▶ Records provided:
◆ ◆ ◆

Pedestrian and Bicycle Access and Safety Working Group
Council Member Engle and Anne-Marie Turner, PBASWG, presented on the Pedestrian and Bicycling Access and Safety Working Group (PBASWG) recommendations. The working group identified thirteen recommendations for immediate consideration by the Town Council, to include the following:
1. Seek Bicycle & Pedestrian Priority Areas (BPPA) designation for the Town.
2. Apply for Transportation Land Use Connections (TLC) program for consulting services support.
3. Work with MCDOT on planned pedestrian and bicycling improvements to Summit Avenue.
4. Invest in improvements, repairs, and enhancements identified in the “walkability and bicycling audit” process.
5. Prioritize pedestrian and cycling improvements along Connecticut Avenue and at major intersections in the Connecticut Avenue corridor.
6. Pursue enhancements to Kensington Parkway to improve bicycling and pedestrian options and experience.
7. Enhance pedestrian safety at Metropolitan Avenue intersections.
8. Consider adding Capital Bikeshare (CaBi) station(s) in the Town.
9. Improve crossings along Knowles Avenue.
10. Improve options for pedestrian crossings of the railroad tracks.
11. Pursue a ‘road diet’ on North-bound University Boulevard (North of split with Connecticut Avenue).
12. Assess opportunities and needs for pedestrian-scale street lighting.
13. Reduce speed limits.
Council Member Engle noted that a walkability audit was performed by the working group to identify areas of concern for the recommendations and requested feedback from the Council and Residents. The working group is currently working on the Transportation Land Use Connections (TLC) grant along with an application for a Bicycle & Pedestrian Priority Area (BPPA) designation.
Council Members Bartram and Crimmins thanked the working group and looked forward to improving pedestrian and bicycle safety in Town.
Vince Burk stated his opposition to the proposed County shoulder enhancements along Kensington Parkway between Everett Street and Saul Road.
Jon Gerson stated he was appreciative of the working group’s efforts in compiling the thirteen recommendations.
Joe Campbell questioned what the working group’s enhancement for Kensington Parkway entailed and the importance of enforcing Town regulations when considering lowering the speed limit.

◆ ◆ ◆

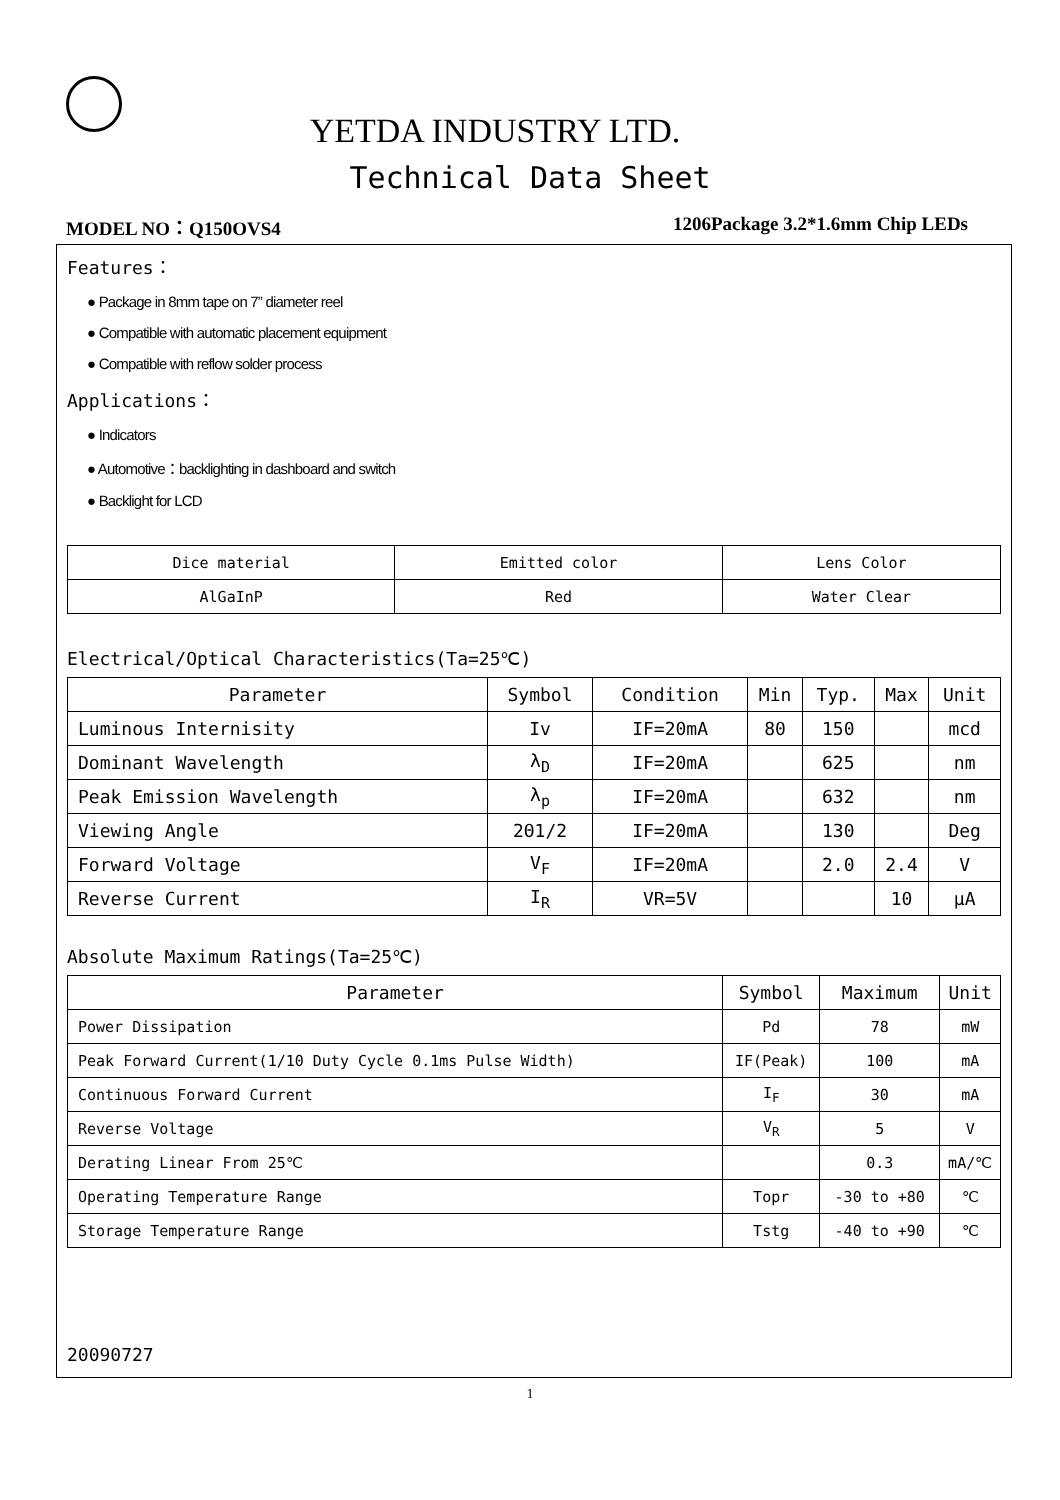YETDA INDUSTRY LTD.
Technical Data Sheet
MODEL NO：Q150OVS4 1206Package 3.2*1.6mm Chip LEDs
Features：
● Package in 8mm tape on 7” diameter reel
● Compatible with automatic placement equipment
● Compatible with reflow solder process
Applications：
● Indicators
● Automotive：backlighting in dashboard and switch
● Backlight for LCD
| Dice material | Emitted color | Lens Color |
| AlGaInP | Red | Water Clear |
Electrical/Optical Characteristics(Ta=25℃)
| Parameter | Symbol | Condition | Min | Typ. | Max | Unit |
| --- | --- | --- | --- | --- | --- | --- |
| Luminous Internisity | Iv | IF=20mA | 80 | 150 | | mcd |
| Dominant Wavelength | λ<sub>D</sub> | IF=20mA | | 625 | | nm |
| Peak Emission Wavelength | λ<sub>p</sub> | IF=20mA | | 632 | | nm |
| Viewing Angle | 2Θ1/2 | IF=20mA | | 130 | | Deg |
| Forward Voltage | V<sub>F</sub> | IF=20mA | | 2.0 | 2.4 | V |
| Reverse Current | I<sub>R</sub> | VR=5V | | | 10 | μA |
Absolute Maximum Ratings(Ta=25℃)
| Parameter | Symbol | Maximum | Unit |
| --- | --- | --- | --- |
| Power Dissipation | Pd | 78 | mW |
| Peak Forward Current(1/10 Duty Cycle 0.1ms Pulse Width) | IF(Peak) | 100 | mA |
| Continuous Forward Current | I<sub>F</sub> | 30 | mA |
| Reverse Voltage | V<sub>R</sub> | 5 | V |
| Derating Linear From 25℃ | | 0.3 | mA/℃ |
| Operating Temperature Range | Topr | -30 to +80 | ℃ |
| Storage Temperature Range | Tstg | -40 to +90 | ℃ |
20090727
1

◆ ◆ ◆

▶ Work order: Go through the data above and copy each line that holds the word "recommendations".

▶ Result of this exercise:
Council Member Engle and Anne-Marie Turner, PBASWG, presented on the Pedestrian and Bicycling Access and Safety Working Group (PBASWG) recommendations. The working group identified thirteen recommendations for immediate consideration by the Town Council, to include the following:
Council Member Engle noted that a walkability audit was performed by the working group to identify areas of concern for the recommendations and requested feedback from the Council and Residents. The working group is currently working on the Transportation Land Use Connections (TLC) grant along with an application for a Bicycle & Pedestrian Priority Area (BPPA) designation.
Jon Gerson stated he was appreciative of the working group’s efforts in compiling the thirteen recommendations.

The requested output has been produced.